CHP'nin olağan kurultayı bekleyerek bir günü dahi kaybetme lüksü yoktur. Siyasi Partiler Yasası uyarınca 2 yılda bir kurultayın yapılması gerekmektedir, tanınmış olan bir yıllık erteleme süresi dahi geçilmiştir. 3,5 yıldır olağan kurultayını yapmamış bir CHP yönetiminin meşruiyetinin tartışılmasına yol açılmamalıdır.
“Zaten olağan kurultayı yapacağız” deme kolaycılığına düşmek, Sayın Kemal Kılıçdaroğlu'nu Genel Başkanlığa getirmiş olan “mevcut kurultay delegelerine güvenmiyorum” demekle eş anlamlıdır.Genel Başkan Sayın Kemal Kılıçdaroğlu gerçeklerle yüzleşip gereğini yapmadığı takdirde en büyük görev CHP örgütüne ve mevcut kurultay delegelerine düşecektir.
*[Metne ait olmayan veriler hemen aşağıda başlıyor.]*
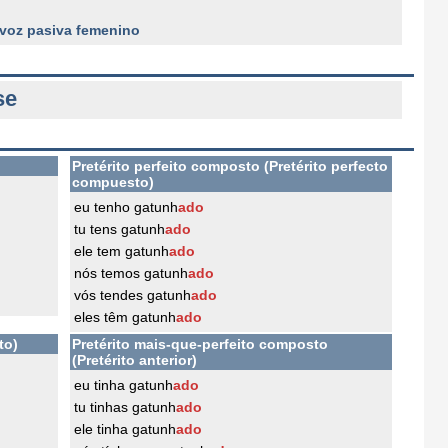
 voz pasiva femenino
se
Pretérito perfeito composto (Pretérito perfecto
compuesto)
eu tenho gatunh
ado
tu tens gatunh
ado
ele tem gatunh
ado
nós temos gatunh
ado
vós tendes gatunh
ado
eles têm gatunh
ado
to)
Pretérito mais-que-perfeito composto
(Pretérito anterior)
eu tinha gatunh
ado
tu tinhas gatunh
ado
ele tinha gatunh
ado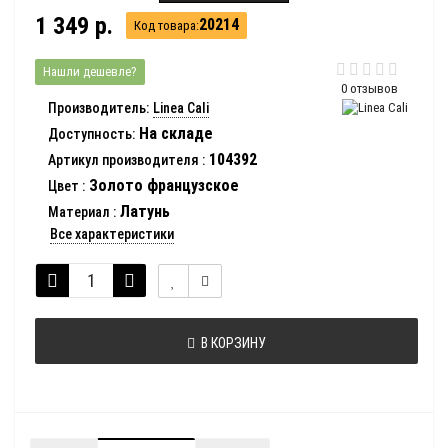
1 349 р.
20214
Код товара:
Нашли дешевле?
0 отзывов
Производитель:
Linea Cali
На складе
Доступность:
104392
Артикул производителя
:
Золото французское
Цвет
:
Латунь
Материал
:
Все характеристики
В КОРЗИНУ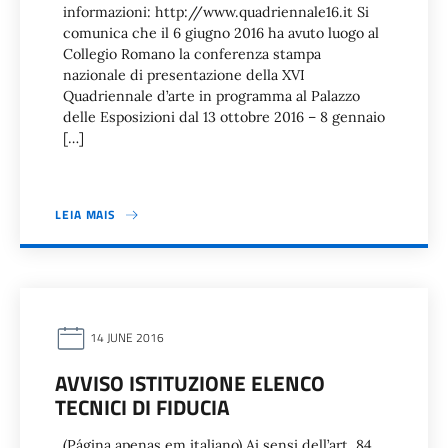
informazioni: http://www.quadriennale16.it Si
comunica che il 6 giugno 2016 ha avuto luogo al
Collegio Romano la conferenza stampa
nazionale di presentazione della XVI
Quadriennale d’arte in programma al Palazzo
delle Esposizioni dal 13 ottobre 2016 – 8 gennaio
[…]
LEIA MAIS
14 JUNE 2016
AVVISO ISTITUZIONE ELENCO
TECNICI DI FIDUCIA
(Página apenas em italiano) Ai sensi dell’art. 84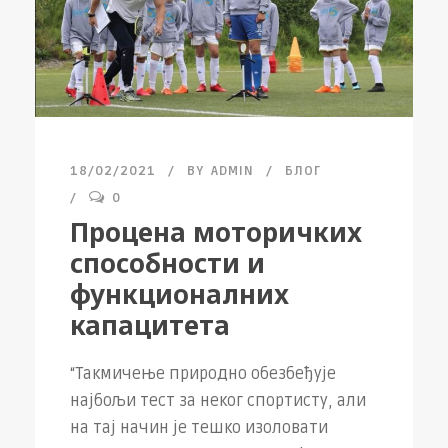
18/02/2021
BY
ADMIN
БЛОГ
0
Процена моторичких
способности и
функционалних
капацитета
“Такмичење природно обезбеђује
најбољи тест за неког спортисту, али
на тај начин је тешко изоловати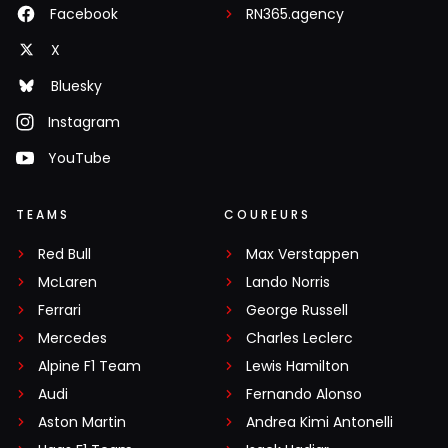
Facebook
RN365.agency
X
Bluesky
Instagram
YouTube
TEAMS
COUREURS
Red Bull
Max Verstappen
McLaren
Lando Norris
Ferrari
George Russell
Mercedes
Charles Leclerc
Alpine F1 Team
Lewis Hamilton
Audi
Fernando Alonso
Aston Martin
Andrea Kimi Antonelli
92 yıllık tarihimiz gerçeklerle yüzleşmek, yüzümüzü sola dönerek, gerekli değişim, dönüşüm ve gelişimi sağlayarak Cumhuriyet Halk Partisi'ni yeniden Türkiye'nin umudu haline getirme sorumluluğunu bize yüklemektedir. Bunu gerçekleştirecek güç örgütümüzün ve kurultay delegelerimizin azim ve kararlılığında yatmaktadır.
CUMHURİYET HALK PARTİSİ, ÇARESİZ VE ALTERNATİFSİZ DEĞİLDİR. CUMHURİYET HALK PARTİSİ, UMUTSUZ VE ÇÖZÜMSÜZ DEĞİLDİR. UMUTSUZ DURUM YOKTUR, UMUTSUZ İNSANLAR VARDIR. BEN ASLA UMUDUMU YİTİRMEDİM! BURADAN TÜM CUMHURİYET HALK PARTİLİLERE SESLENİYORUM: GELİN DEĞİŞİMİ VE DÖNÜŞÜMÜ BERABER GERÇEKLEŞTİRELİM. BEN CUMHURİYET HALK PARTİSİ'NİN TEK BAŞINA İKTİDARINI KURMAK İÇİN HER TÜRLÜ GÖREV VE SORUMLULUĞU ALMAYA HAZIRIM.